Stored data entries:
· · ·

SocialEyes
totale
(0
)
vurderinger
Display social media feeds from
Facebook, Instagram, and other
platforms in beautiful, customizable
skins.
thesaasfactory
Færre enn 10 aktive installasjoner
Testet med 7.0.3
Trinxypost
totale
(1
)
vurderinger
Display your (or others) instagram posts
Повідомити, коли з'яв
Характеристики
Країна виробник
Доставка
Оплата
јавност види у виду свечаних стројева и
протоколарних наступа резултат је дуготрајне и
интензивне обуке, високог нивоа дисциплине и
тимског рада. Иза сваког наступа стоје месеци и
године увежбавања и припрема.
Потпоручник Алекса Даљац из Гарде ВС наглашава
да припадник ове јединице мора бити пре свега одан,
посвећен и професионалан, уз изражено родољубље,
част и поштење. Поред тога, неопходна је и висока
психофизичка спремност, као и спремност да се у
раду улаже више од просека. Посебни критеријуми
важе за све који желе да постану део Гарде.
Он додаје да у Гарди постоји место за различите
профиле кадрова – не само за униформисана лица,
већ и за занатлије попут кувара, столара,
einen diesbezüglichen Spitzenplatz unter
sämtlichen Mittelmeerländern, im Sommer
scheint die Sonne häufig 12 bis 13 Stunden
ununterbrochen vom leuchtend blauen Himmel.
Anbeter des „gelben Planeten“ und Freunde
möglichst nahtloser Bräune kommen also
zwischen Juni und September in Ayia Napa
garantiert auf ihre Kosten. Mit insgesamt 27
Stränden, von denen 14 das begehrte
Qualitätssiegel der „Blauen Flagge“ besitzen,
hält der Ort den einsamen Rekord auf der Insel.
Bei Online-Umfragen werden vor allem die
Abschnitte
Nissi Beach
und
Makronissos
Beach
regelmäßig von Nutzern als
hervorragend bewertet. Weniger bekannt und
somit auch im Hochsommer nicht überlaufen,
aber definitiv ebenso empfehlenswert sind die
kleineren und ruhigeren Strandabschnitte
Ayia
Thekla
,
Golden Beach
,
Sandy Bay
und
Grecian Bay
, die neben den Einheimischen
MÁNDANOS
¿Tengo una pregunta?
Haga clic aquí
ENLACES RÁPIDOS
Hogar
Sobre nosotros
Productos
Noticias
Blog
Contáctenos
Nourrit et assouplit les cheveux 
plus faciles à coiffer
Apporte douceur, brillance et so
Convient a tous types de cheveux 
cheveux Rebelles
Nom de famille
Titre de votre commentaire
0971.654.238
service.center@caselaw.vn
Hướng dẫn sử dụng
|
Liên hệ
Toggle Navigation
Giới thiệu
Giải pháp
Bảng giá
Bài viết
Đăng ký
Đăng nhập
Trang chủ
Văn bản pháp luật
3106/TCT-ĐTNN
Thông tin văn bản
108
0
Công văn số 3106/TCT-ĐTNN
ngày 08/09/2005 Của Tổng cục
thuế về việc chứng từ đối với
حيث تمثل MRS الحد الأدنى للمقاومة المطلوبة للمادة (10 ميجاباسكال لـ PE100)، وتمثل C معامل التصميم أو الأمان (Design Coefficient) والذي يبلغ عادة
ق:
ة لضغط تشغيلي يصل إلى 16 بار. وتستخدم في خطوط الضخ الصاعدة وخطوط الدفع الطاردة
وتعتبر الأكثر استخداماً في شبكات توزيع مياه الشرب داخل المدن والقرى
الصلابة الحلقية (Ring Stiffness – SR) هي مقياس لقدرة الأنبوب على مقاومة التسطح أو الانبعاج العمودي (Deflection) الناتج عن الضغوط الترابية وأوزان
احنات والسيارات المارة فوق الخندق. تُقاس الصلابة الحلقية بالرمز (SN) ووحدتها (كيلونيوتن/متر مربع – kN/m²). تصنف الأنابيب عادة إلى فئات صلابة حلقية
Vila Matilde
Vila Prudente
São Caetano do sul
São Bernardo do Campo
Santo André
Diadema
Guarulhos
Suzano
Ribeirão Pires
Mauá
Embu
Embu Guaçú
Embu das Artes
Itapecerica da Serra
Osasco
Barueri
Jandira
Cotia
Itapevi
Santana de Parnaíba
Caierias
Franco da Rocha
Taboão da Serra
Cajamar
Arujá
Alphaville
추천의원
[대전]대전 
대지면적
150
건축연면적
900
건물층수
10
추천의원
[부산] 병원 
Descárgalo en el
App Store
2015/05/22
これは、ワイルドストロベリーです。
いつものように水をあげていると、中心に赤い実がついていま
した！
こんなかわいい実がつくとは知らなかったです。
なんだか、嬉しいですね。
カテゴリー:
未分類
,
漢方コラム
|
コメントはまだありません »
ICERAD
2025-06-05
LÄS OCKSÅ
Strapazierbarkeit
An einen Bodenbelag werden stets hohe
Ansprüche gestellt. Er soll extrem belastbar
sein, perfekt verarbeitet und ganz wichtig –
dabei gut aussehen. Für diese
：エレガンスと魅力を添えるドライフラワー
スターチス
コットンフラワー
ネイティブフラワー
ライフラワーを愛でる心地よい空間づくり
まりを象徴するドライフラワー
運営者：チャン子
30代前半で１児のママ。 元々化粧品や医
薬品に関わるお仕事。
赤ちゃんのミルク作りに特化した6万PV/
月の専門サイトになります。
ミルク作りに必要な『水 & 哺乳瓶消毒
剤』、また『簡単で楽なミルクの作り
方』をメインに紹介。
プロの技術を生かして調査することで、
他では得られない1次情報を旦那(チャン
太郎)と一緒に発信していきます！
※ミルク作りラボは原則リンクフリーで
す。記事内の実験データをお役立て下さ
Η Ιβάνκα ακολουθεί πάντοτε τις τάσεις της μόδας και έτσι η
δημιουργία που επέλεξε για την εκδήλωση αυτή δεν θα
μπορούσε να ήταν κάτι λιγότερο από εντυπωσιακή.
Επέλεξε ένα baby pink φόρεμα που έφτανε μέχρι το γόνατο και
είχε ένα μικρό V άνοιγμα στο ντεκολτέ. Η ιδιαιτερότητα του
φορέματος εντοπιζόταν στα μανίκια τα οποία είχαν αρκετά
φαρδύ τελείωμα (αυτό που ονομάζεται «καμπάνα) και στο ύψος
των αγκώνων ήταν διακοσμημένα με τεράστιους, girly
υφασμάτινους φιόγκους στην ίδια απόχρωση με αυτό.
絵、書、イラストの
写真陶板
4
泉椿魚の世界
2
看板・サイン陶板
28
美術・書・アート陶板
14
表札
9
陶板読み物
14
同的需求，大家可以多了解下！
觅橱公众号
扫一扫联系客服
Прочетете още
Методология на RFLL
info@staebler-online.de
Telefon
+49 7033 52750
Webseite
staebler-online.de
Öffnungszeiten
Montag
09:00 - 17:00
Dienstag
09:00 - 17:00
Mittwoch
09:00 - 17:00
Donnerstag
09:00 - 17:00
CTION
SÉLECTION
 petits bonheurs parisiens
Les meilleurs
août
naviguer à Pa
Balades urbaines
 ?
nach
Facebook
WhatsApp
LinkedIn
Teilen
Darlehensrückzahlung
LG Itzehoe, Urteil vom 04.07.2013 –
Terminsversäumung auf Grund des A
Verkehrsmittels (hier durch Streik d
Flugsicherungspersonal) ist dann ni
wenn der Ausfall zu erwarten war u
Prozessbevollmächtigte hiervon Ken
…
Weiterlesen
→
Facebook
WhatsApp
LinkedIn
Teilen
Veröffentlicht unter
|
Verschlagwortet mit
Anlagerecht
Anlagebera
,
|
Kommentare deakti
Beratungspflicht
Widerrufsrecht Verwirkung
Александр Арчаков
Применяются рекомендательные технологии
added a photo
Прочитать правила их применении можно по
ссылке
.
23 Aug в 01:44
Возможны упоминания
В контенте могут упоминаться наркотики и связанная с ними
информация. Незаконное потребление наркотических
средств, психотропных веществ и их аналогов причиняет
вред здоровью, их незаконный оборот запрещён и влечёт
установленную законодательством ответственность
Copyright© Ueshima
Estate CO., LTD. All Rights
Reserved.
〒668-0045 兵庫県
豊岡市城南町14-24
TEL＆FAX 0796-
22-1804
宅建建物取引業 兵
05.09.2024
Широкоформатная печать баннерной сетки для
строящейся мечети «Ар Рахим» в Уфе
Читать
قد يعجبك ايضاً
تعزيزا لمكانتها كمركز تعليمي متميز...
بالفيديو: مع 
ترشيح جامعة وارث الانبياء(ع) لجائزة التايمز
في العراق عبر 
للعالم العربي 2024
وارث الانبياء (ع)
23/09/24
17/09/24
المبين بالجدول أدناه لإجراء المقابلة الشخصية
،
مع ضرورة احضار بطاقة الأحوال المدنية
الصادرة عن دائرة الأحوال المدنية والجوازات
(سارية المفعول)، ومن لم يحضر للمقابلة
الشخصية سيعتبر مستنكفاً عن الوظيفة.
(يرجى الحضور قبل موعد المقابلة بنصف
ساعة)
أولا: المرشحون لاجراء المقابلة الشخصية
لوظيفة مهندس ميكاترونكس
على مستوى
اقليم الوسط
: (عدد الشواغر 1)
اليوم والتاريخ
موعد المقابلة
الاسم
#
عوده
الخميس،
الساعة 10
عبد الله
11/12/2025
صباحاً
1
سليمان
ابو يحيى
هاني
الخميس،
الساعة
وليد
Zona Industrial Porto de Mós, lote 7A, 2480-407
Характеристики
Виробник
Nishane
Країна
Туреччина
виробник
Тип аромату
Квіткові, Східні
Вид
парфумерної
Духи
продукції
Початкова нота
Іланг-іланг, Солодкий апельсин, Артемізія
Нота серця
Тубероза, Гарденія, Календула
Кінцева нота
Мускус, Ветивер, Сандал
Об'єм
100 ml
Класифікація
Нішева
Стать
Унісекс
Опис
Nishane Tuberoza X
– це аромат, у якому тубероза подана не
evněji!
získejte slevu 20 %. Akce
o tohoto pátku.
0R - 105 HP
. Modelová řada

· · ·

WHAT YOU NEED TO DO:
Extract every line containing the string "cheveux" from the data above.

WRITTEN SOLUTION:
Nourrit et assouplit les cheveux 
Convient a tous types de cheveux 
cheveux Rebelles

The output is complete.